Reproduce only the top of the records, down to and including the line containing "72 310 8125".

_STUDY MATERIAL:_
+ + + + + + +

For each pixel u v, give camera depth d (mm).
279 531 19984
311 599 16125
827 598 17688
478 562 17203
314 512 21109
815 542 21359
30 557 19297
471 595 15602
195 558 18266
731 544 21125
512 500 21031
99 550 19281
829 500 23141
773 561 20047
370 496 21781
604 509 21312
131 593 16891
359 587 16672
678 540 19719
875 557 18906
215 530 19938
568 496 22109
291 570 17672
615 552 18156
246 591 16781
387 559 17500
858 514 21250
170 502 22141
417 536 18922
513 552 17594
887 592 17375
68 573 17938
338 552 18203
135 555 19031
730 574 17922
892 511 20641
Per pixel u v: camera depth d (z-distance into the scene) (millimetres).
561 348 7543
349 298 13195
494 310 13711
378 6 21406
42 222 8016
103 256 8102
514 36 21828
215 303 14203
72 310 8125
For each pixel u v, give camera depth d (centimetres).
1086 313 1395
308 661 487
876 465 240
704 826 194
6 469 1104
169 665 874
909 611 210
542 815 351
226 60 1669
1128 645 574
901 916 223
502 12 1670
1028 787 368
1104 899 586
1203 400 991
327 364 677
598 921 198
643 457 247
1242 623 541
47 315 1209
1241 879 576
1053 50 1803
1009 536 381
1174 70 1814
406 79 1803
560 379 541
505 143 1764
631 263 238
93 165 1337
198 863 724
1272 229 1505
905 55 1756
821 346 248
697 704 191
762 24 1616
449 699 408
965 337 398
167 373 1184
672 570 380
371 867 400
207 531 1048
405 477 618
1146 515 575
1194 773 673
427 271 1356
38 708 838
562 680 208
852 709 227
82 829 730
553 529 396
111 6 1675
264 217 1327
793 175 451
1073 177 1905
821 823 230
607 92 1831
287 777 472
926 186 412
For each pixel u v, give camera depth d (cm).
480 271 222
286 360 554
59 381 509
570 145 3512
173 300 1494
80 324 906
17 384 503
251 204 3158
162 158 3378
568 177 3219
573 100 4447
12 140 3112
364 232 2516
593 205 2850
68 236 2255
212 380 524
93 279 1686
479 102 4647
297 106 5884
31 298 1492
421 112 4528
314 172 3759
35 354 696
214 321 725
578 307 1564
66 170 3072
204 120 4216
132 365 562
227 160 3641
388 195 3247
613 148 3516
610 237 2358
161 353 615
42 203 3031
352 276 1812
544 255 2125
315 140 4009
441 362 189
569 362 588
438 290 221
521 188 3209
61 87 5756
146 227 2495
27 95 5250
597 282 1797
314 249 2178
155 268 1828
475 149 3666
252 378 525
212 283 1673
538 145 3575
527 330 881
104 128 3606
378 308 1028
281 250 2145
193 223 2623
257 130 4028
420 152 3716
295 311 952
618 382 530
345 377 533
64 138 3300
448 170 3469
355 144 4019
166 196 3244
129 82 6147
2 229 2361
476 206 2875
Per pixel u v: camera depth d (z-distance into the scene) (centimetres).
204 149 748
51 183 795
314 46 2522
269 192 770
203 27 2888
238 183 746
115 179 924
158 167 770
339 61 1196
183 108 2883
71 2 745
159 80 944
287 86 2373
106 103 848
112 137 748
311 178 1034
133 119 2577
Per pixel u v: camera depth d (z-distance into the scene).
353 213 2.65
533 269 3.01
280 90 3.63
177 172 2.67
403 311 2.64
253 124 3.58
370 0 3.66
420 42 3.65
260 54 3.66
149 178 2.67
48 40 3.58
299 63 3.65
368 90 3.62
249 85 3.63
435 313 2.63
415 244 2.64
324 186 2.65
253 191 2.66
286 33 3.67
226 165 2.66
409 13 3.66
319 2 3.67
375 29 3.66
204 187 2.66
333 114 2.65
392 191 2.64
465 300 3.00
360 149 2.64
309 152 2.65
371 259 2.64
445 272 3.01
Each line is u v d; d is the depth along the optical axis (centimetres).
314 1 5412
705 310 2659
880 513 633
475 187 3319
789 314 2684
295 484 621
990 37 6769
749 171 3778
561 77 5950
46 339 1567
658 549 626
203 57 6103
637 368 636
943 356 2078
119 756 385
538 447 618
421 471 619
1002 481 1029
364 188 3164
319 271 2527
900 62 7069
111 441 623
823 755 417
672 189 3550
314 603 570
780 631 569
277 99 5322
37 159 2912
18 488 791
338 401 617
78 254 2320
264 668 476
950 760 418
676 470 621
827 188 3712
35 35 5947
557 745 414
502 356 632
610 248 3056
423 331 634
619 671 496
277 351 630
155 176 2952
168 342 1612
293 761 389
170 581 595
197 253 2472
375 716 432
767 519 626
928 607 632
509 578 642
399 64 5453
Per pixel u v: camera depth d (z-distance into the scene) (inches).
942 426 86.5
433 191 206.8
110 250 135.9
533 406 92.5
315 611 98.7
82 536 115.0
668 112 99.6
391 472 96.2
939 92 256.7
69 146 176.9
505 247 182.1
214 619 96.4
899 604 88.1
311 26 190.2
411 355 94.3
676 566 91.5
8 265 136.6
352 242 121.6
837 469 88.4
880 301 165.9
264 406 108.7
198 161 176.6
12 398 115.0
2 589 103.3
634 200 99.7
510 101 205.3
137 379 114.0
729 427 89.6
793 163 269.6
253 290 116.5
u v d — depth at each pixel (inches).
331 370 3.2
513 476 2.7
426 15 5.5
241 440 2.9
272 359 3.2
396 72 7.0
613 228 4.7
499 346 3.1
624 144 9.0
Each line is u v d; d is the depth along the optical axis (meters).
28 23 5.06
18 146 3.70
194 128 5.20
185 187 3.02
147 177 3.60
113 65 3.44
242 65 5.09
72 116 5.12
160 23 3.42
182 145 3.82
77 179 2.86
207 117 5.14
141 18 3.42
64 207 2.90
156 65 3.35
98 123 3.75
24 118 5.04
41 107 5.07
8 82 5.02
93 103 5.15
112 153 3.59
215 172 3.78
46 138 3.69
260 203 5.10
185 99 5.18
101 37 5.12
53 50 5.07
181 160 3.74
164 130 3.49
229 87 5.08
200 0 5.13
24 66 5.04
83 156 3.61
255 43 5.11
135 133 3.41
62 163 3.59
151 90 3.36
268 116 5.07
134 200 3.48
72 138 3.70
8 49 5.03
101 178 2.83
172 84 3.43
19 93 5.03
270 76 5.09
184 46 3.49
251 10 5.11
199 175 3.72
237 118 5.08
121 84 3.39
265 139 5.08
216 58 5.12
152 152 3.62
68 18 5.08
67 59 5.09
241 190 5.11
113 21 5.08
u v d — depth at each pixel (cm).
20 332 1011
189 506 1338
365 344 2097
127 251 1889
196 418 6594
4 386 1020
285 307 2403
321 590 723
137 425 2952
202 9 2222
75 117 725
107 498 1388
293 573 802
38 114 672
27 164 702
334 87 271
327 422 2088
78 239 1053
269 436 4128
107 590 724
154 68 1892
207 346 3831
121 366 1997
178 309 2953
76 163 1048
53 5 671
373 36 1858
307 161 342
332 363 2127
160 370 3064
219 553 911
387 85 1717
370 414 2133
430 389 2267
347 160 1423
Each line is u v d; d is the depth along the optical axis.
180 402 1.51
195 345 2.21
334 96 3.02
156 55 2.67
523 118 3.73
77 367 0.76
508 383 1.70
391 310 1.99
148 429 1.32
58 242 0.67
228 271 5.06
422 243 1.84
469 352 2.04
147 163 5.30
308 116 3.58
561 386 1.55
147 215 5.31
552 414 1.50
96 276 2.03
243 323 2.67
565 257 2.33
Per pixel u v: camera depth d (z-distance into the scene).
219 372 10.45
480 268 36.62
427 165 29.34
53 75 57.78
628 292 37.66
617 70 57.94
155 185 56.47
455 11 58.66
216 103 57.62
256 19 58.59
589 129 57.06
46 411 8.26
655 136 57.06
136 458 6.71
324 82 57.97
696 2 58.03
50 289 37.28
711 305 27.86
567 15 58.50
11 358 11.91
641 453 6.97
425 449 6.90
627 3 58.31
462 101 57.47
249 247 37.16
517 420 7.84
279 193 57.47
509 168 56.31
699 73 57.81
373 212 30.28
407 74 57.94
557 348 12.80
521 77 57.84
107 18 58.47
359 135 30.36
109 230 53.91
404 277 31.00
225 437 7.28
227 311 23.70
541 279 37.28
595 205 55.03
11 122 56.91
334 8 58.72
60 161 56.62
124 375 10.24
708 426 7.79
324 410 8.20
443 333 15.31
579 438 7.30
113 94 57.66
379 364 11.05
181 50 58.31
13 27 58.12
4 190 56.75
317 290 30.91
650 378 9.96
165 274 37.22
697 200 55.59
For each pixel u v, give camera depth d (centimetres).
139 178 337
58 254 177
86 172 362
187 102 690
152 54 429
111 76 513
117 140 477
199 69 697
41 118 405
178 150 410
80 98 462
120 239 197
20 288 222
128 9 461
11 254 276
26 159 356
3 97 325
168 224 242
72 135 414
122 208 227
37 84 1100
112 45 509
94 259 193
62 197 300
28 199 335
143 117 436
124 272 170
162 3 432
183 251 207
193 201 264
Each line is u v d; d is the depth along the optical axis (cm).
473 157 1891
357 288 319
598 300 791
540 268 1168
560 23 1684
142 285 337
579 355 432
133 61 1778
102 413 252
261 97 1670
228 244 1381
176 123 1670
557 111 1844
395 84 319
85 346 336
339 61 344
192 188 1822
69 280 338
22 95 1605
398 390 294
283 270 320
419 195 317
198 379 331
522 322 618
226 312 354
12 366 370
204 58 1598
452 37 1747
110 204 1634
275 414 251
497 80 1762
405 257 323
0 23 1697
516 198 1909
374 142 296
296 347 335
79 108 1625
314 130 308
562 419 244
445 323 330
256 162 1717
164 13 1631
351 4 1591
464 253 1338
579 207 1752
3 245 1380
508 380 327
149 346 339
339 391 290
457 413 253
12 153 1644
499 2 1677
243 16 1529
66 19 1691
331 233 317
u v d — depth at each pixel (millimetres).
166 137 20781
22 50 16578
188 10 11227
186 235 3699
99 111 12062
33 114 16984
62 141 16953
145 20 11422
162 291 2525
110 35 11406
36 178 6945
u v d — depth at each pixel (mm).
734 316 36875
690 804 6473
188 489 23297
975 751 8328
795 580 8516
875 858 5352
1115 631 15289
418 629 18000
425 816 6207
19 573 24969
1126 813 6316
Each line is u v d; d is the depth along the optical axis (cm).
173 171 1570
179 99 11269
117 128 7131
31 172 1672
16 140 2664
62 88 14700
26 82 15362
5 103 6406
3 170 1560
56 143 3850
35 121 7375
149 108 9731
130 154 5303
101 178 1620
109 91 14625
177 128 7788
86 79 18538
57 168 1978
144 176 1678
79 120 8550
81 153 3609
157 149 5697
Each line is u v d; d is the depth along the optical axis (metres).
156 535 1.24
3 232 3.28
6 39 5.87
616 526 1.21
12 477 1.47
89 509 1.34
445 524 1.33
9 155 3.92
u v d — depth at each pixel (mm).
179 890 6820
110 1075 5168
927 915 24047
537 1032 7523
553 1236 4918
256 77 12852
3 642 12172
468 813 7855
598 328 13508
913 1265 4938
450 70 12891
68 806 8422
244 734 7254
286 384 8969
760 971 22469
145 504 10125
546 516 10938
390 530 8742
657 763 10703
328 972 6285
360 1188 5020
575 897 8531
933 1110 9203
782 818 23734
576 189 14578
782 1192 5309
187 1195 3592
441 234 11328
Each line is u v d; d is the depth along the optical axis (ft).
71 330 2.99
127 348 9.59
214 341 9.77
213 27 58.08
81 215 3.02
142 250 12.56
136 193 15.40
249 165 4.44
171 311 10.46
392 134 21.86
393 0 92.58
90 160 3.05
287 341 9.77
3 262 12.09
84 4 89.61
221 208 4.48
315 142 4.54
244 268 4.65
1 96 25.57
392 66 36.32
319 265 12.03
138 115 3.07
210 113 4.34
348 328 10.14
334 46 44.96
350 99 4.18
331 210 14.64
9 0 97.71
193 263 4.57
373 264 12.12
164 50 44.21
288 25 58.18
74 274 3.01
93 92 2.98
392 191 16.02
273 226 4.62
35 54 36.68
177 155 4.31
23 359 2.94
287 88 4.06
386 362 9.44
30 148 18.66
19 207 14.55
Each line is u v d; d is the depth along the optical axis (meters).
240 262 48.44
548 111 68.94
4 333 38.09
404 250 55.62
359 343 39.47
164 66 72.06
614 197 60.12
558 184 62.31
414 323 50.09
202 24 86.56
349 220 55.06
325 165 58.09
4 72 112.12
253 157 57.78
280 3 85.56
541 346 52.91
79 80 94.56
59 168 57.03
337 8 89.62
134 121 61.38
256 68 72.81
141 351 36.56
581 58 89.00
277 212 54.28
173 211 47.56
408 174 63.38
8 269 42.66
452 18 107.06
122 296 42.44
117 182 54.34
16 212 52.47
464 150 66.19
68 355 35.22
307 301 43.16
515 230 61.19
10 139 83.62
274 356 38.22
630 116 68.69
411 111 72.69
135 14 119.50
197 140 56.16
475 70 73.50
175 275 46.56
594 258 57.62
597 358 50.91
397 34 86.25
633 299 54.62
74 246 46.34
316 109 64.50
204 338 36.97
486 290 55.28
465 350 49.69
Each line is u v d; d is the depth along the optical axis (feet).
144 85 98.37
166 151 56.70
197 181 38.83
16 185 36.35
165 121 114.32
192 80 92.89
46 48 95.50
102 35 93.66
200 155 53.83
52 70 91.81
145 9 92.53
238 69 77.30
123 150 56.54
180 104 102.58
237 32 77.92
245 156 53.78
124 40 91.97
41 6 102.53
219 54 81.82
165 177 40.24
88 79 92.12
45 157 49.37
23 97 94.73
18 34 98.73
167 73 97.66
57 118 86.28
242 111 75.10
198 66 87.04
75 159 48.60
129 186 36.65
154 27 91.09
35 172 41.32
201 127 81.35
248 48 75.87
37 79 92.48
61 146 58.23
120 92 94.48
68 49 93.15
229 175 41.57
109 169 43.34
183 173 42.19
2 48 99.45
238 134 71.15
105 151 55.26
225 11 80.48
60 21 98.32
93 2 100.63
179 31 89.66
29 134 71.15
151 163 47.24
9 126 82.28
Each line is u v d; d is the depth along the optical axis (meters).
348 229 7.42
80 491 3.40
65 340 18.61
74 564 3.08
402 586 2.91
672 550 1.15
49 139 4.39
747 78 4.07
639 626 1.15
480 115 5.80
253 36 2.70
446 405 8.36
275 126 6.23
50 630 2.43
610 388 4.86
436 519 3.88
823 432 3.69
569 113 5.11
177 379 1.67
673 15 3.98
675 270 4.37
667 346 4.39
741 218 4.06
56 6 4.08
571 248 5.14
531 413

+ + + + + + +

_ANSWER SECTION:_
For each pixel u v, give camera depth d (mm).
279 531 19984
311 599 16125
827 598 17688
478 562 17203
314 512 21109
815 542 21359
30 557 19297
471 595 15602
195 558 18266
731 544 21125
512 500 21031
99 550 19281
829 500 23141
773 561 20047
370 496 21781
604 509 21312
131 593 16891
359 587 16672
678 540 19719
875 557 18906
215 530 19938
568 496 22109
291 570 17672
615 552 18156
246 591 16781
387 559 17500
858 514 21250
170 502 22141
417 536 18922
513 552 17594
887 592 17375
68 573 17938
338 552 18203
135 555 19031
730 574 17922
892 511 20641
Per pixel u v: camera depth d (z-distance into the scene) (millimetres).
561 348 7543
349 298 13195
494 310 13711
378 6 21406
42 222 8016
103 256 8102
514 36 21828
215 303 14203
72 310 8125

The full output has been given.